*Requirement:* Retype the line where "18: (406, 413, 41.07)" appears and each line that follows it down to the last line of the records below. Leave the pictures out.

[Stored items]
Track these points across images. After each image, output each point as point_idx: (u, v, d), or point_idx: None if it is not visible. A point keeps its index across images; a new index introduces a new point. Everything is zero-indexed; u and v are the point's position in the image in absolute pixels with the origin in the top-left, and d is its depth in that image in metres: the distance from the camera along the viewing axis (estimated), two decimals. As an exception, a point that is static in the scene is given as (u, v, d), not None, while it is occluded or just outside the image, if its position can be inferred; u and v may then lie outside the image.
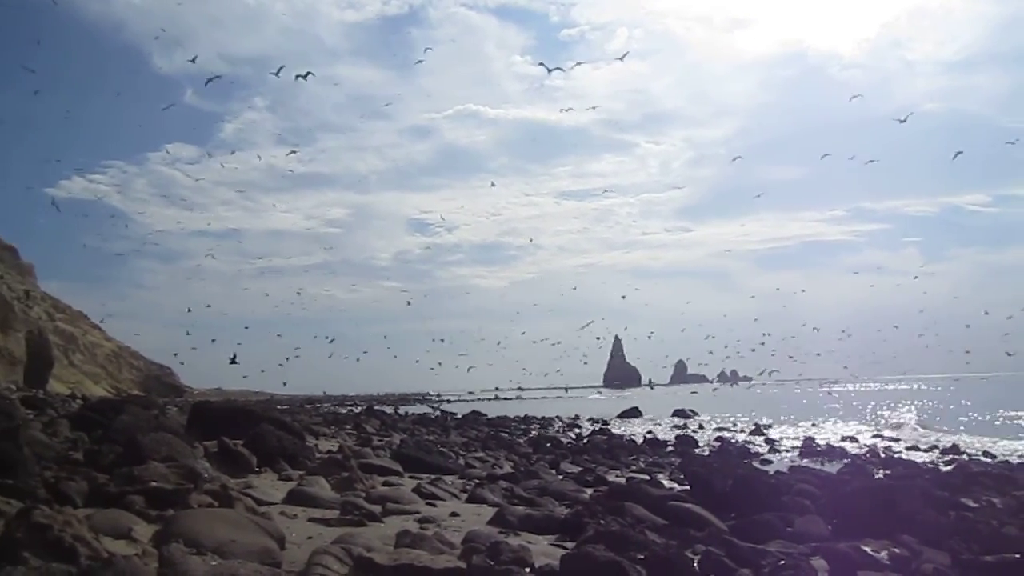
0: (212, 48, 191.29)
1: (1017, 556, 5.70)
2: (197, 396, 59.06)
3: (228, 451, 8.67)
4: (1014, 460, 16.20)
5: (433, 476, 10.07)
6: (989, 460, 16.41)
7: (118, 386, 64.02)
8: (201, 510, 5.34)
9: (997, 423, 28.53)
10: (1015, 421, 28.68)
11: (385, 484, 8.88)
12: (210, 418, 10.95)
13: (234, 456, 8.62)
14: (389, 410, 44.20)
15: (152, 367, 74.11)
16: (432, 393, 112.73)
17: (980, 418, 31.19)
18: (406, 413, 41.07)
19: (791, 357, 43.53)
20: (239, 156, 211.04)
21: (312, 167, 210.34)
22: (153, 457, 6.82)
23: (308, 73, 17.23)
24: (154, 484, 5.67)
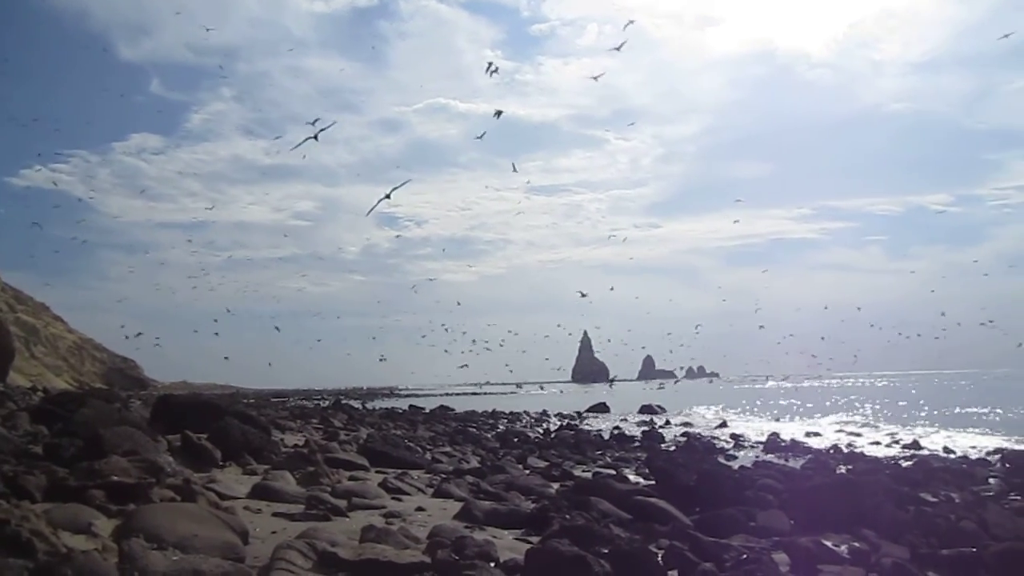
0: (179, 38, 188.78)
1: (973, 550, 5.83)
2: (162, 389, 58.31)
3: (192, 445, 8.57)
4: (973, 456, 16.55)
5: (399, 471, 10.04)
6: (949, 456, 16.74)
7: (80, 379, 62.99)
8: (163, 504, 5.28)
9: (957, 419, 29.06)
10: (975, 417, 29.27)
11: (351, 478, 8.83)
12: (174, 412, 10.77)
13: (198, 450, 8.53)
14: (357, 404, 43.93)
15: (115, 359, 72.94)
16: (400, 388, 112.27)
17: (941, 414, 31.75)
18: (374, 408, 40.86)
19: (753, 330, 43.73)
20: (206, 147, 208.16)
21: (279, 159, 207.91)
22: (115, 451, 6.71)
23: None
24: (115, 478, 5.57)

*Response to the exercise:*
18: (406, 413, 41.07)
19: (791, 357, 43.53)
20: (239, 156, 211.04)
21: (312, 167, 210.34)
22: (153, 457, 6.82)
23: (308, 73, 17.23)
24: (154, 484, 5.67)
0: (179, 38, 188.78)
1: (973, 550, 5.83)
2: (162, 389, 58.31)
3: (192, 445, 8.57)
4: (973, 456, 16.55)
5: (399, 471, 10.04)
6: (949, 456, 16.74)
7: (80, 379, 62.99)
8: (163, 504, 5.28)
9: (957, 419, 29.06)
10: (975, 417, 29.27)
11: (351, 478, 8.83)
12: (174, 412, 10.77)
13: (198, 450, 8.53)
14: (357, 404, 43.93)
15: (115, 359, 72.94)
16: (400, 388, 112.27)
17: (941, 414, 31.75)
18: (374, 408, 40.86)
19: (753, 330, 43.73)
20: (206, 147, 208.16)
21: (279, 159, 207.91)
22: (115, 451, 6.71)
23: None
24: (115, 478, 5.57)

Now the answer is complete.